TO DO: The answer should be each line from the entries below that has the word "road" in it.
==================================================
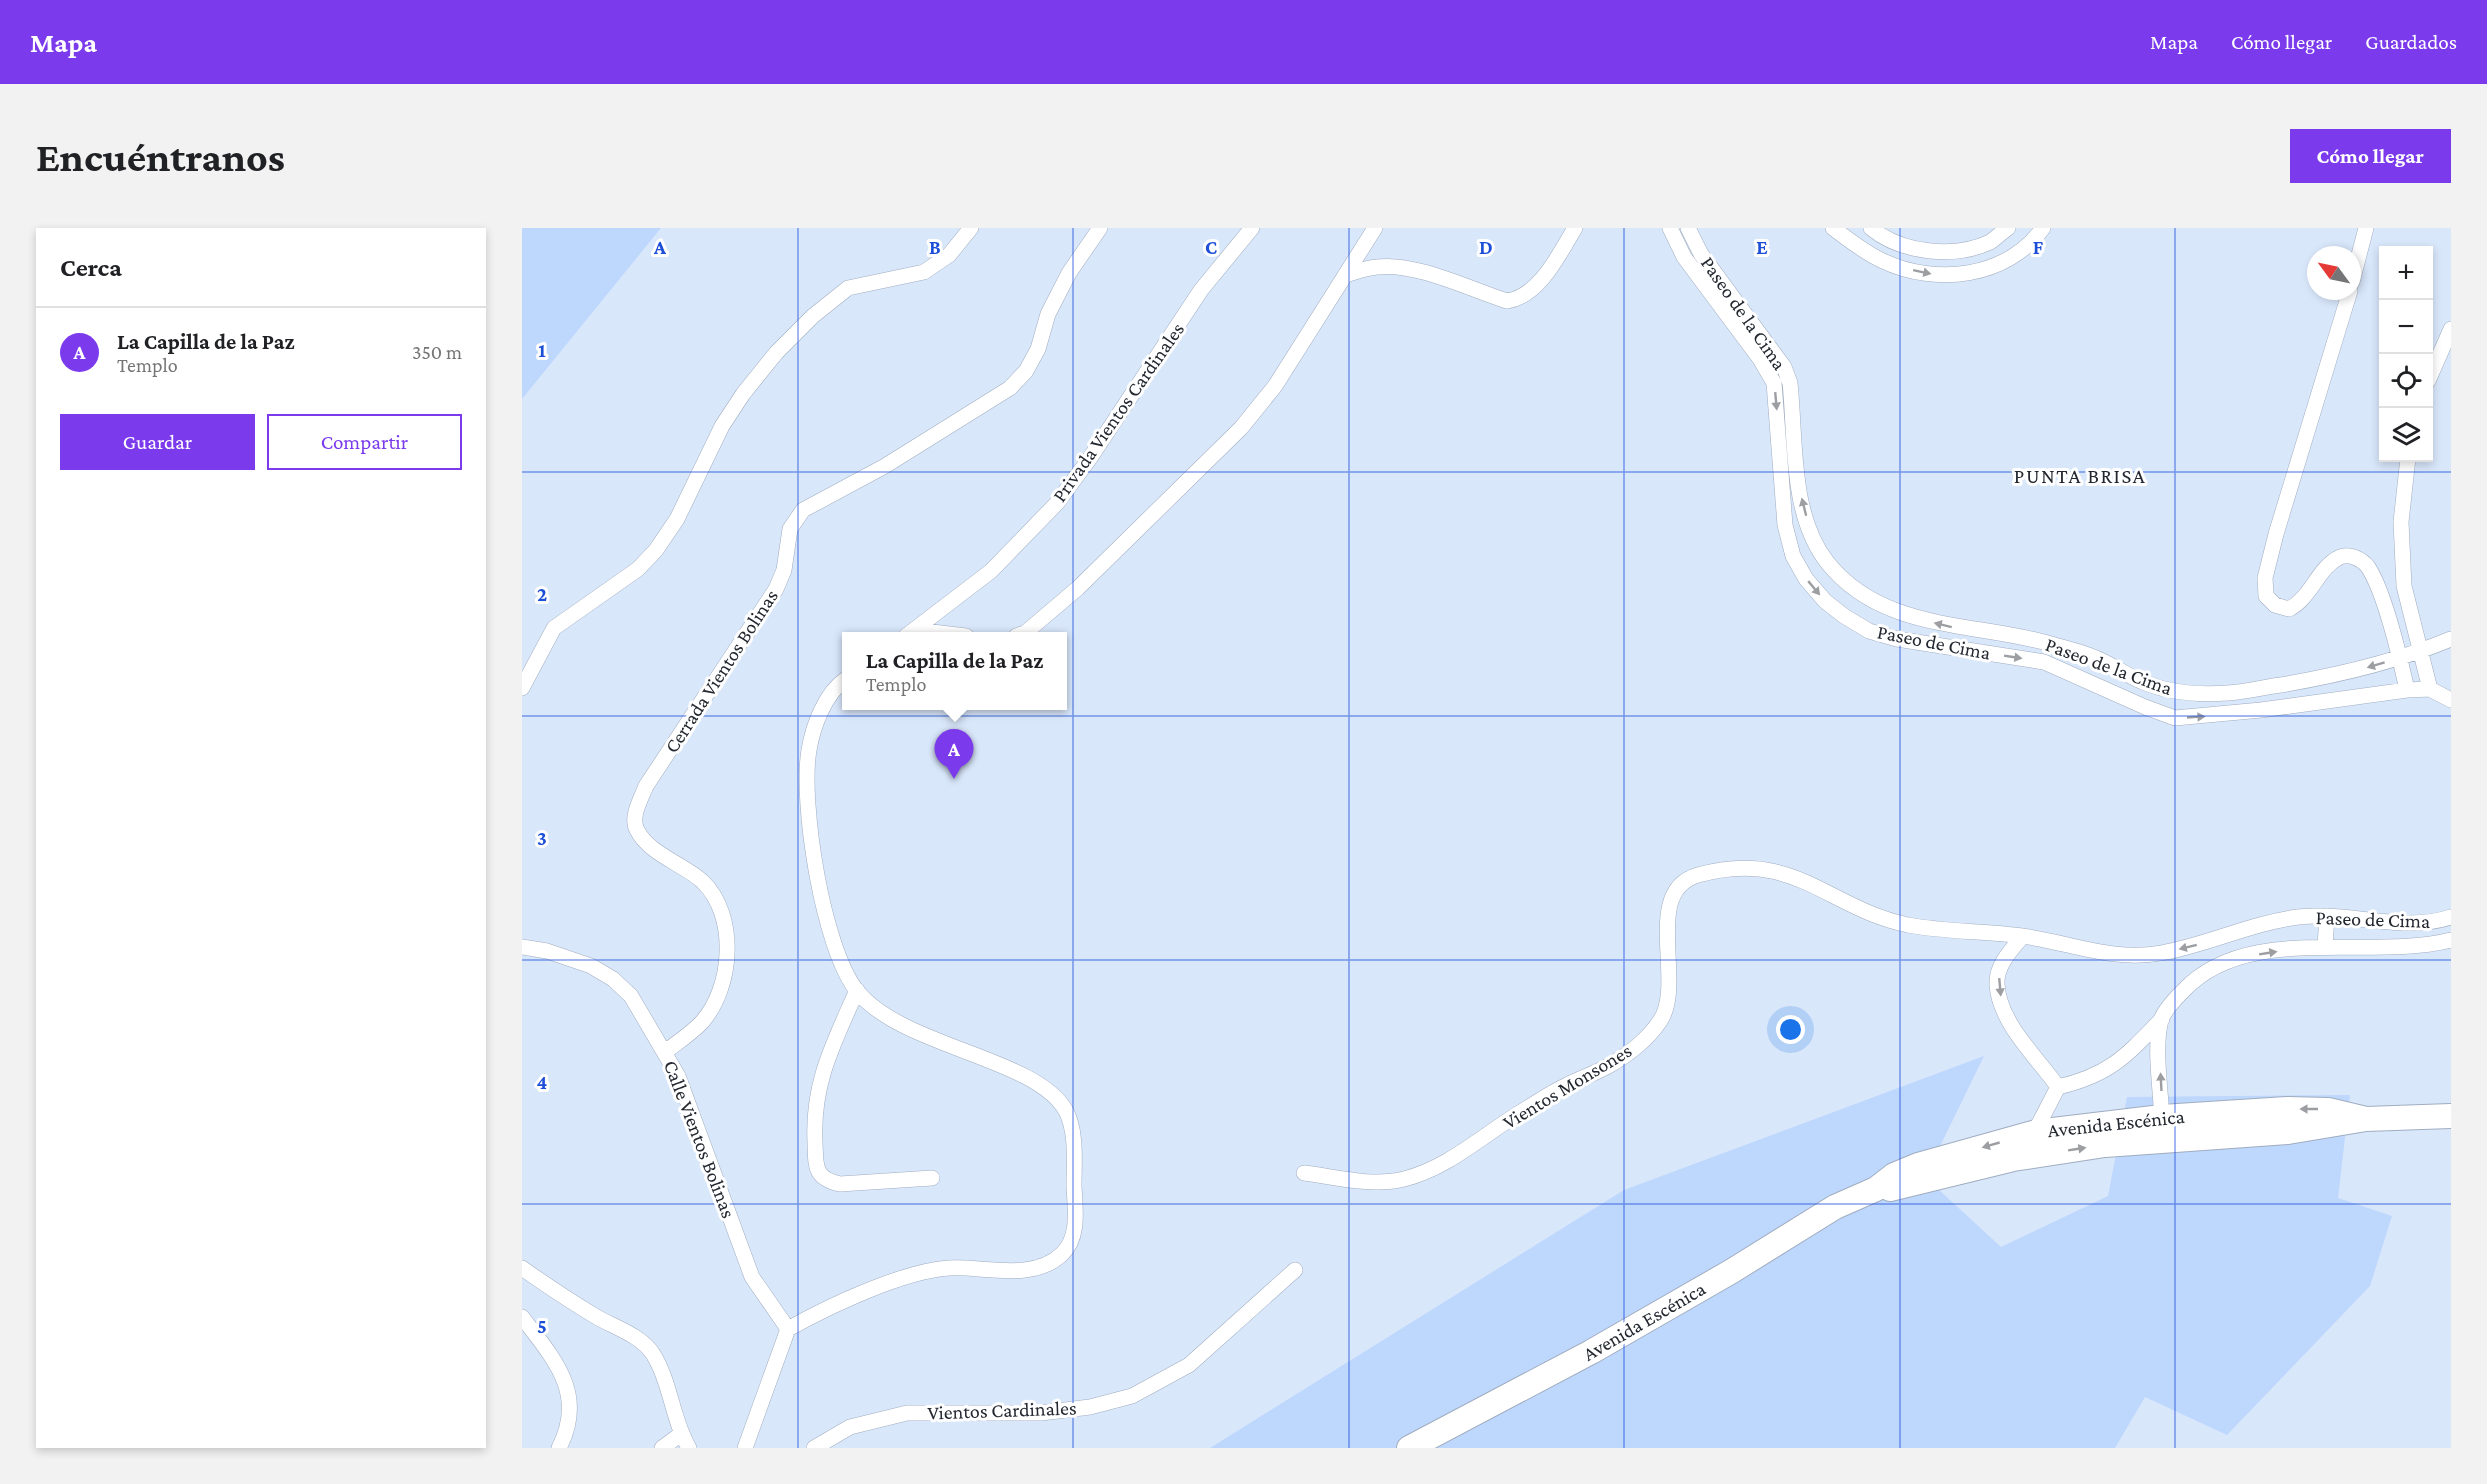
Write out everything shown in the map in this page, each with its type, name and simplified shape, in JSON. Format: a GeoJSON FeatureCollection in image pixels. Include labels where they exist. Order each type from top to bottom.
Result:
{"type":"FeatureCollection","features":[{"type":"Feature","properties":{"kind":"main road","name":"Avenida Escénica"},"geometry":{"type":"LineString","coordinates":[[1409,1448],[1591,1352],[1732,1271],[1835,1207],[1876,1189],[1894,1175],[1918,1165],[2036,1132],[2162,1129],[2317,1109],[2366,1119],[2451,1116]]}},
{"type":"Feature","properties":{"kind":"main road","name":"Avenida Escénica"},"geometry":{"type":"LineString","coordinates":[[1876,1189],[1895,1188],[2013,1159],[2105,1145],[2162,1129]]}},
{"type":"Feature","properties":{"kind":"street"},"geometry":{"type":"LineString","coordinates":[[522,688],[554,628],[638,569],[656,550],[678,519],[722,426],[743,394],[776,353],[813,316],[848,288],[924,272],[949,255],[971,228]]}},
{"type":"Feature","properties":{"kind":"street","name":"Cerrada Vientos Bolinas"},"geometry":{"type":"LineString","coordinates":[[666,1052],[702,1022],[714,1005],[725,970],[727,940],[724,919],[716,899],[703,883],[648,844],[636,829],[635,813],[646,786],[776,590],[784,570],[790,528],[802,510],[885,466],[1010,388],[1026,370],[1038,349],[1048,314],[1069,273],[1101,228]]}},
{"type":"Feature","properties":{"kind":"street","name":"Privada Vientos Cardinales"},"geometry":{"type":"LineString","coordinates":[[911,632],[991,570],[1057,503],[1090,458],[1201,290],[1252,228]]}},
{"type":"Feature","properties":{"kind":"street"},"geometry":{"type":"LineString","coordinates":[[1026,632],[1078,588],[1241,428],[1275,386],[1375,228]]}},
{"type":"Feature","properties":{"kind":"street"},"geometry":{"type":"LineString","coordinates":[[1345,275],[1377,267],[1394,267],[1421,272],[1507,301],[1520,299],[1548,271],[1575,228]]}},
{"type":"Feature","properties":{"kind":"street","name":"Paseo de Cima"},"geometry":{"type":"LineString","coordinates":[[1670,228],[1684,257],[1760,358],[1774,383],[1785,525],[1793,556],[1806,579],[1825,601],[1844,616],[1869,631],[1897,639],[2044,662],[2175,718],[2261,710],[2430,688]]}},
{"type":"Feature","properties":{"kind":"street","name":"Paseo de la Cima"},"geometry":{"type":"LineString","coordinates":[[1688,228],[1701,254],[1784,367],[1790,383],[1800,491],[1815,544],[1828,564],[1868,597],[1900,613],[1950,627],[2041,641],[2092,656],[2144,682],[2180,692],[2228,693],[2346,675],[2419,652],[2451,639]]}},
{"type":"Feature","properties":{"kind":"street"},"geometry":{"type":"LineString","coordinates":[[1833,228],[1854,244],[1899,267],[1930,274],[1960,275],[1988,268],[2021,250],[2043,228]]}},
{"type":"Feature","properties":{"kind":"street"},"geometry":{"type":"LineString","coordinates":[[1871,228],[1905,247],[1945,251],[1974,247],[1990,241],[2008,228]]}},
{"type":"Feature","properties":{"kind":"street"},"geometry":{"type":"LineString","coordinates":[[2361,247],[2366,228]]}},
{"type":"Feature","properties":{"kind":"street"},"geometry":{"type":"LineString","coordinates":[[1899,267],[1905,247]]}},
{"type":"Feature","properties":{"kind":"street"},"geometry":{"type":"LineString","coordinates":[[2347,300],[2276,534],[2265,578],[2266,596],[2274,605],[2289,609],[2301,603],[2333,561],[2342,556],[2356,557],[2367,566],[2376,583],[2408,690]]}},
{"type":"Feature","properties":{"kind":"street"},"geometry":{"type":"LineString","coordinates":[[2433,370],[2451,329]]}},
{"type":"Feature","properties":{"kind":"street"},"geometry":{"type":"LineString","coordinates":[[2408,462],[2401,533],[2404,586],[2430,688],[2451,700]]}},
{"type":"Feature","properties":{"kind":"street"},"geometry":{"type":"LineString","coordinates":[[745,1448],[788,1329],[827,1307],[931,1271],[950,1268],[1002,1271],[1028,1269],[1049,1262],[1062,1254],[1074,1234],[1073,1147],[1070,1121],[1065,1109],[1053,1096],[1029,1080],[899,1024],[857,990],[837,951],[829,927],[817,867],[808,791],[809,752],[813,732],[823,709],[842,682]]}},
{"type":"Feature","properties":{"kind":"street","name":"Vientos Monsones"},"geometry":{"type":"LineString","coordinates":[[1304,1173],[1370,1182],[1403,1179],[1436,1167],[1565,1085],[1610,1065],[1632,1050],[1662,1020],[1668,1003],[1671,974],[1666,933],[1670,904],[1678,891],[1694,876],[1722,870],[1758,869],[1784,873],[1809,882],[1861,909],[1905,924],[1946,931],[2023,936]]}},
{"type":"Feature","properties":{"kind":"street"},"geometry":{"type":"LineString","coordinates":[[2325,946],[2327,916]]}},
{"type":"Feature","properties":{"kind":"street","name":"Paseo de Cima"},"geometry":{"type":"LineString","coordinates":[[2023,936],[2130,956],[2160,954],[2296,918],[2327,916],[2410,923],[2434,922],[2451,917]]}},
{"type":"Feature","properties":{"kind":"street"},"geometry":{"type":"LineString","coordinates":[[2023,936],[2007,955],[1997,983],[2006,1012],[2016,1030],[2058,1087]]}},
{"type":"Feature","properties":{"kind":"street"},"geometry":{"type":"LineString","coordinates":[[2058,1087],[2083,1081],[2110,1069],[2162,1019],[2194,978],[2214,966],[2237,958],[2325,946],[2405,947],[2451,940]]}},
{"type":"Feature","properties":{"kind":"street","name":"Calle Vientos Bolinas"},"geometry":{"type":"LineString","coordinates":[[522,947],[573,958],[614,979],[631,996],[666,1052],[678,1076],[752,1277],[788,1329]]}},
{"type":"Feature","properties":{"kind":"street"},"geometry":{"type":"LineString","coordinates":[[857,990],[823,1069],[814,1109],[816,1165],[820,1174],[827,1181],[840,1184],[932,1178]]}},
{"type":"Feature","properties":{"kind":"street"},"geometry":{"type":"LineString","coordinates":[[2162,1019],[2159,1048],[2162,1129]]}},
{"type":"Feature","properties":{"kind":"street"},"geometry":{"type":"LineString","coordinates":[[2013,1159],[2036,1132],[2058,1087]]}},
{"type":"Feature","properties":{"kind":"street"},"geometry":{"type":"LineString","coordinates":[[522,1268],[555,1291],[632,1336],[651,1351],[672,1396],[681,1434],[689,1448]]}},
{"type":"Feature","properties":{"kind":"street","name":"Vientos Cardinales"},"geometry":{"type":"LineString","coordinates":[[814,1448],[850,1427],[907,1413],[1041,1413],[1090,1407],[1132,1396],[1189,1365],[1295,1270]]}},
{"type":"Feature","properties":{"kind":"street"},"geometry":{"type":"LineString","coordinates":[[522,1317],[565,1377],[569,1392],[567,1432],[559,1448]]}},
{"type":"Feature","properties":{"kind":"street"},"geometry":{"type":"LineString","coordinates":[[662,1448],[681,1434]]}},
{"type":"Feature","properties":{"kind":"shaded area"},"geometry":{"type":"Polygon","coordinates":[[[522,228],[661,228],[522,399],[522,228]]]}},
{"type":"Feature","properties":{"kind":"shaded area"},"geometry":{"type":"Polygon","coordinates":[[[1984,1056],[1925,1177],[2001,1247],[2108,1196],[2127,1097],[2350,1095],[2338,1198],[2392,1216],[2370,1286],[2227,1435],[2145,1397],[2115,1448],[1210,1448],[1624,1190],[1984,1056]]]}},
{"type":"Feature","properties":{"kind":"place","name":"La Capilla de la Paz"},"geometry":{"type":"Point","coordinates":[954,779]}},
{"type":"Feature","properties":{"kind":"district","name":"PUNTA BRISA"},"geometry":{"type":"Point","coordinates":[2080,476]}}]}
==================================================
RESPONSE:
{"type":"FeatureCollection","features":[{"type":"Feature","properties":{"kind":"main road","name":"Avenida Escénica"},"geometry":{"type":"LineString","coordinates":[[1409,1448],[1591,1352],[1732,1271],[1835,1207],[1876,1189],[1894,1175],[1918,1165],[2036,1132],[2162,1129],[2317,1109],[2366,1119],[2451,1116]]}},
{"type":"Feature","properties":{"kind":"main road","name":"Avenida Escénica"},"geometry":{"type":"LineString","coordinates":[[1876,1189],[1895,1188],[2013,1159],[2105,1145],[2162,1129]]}},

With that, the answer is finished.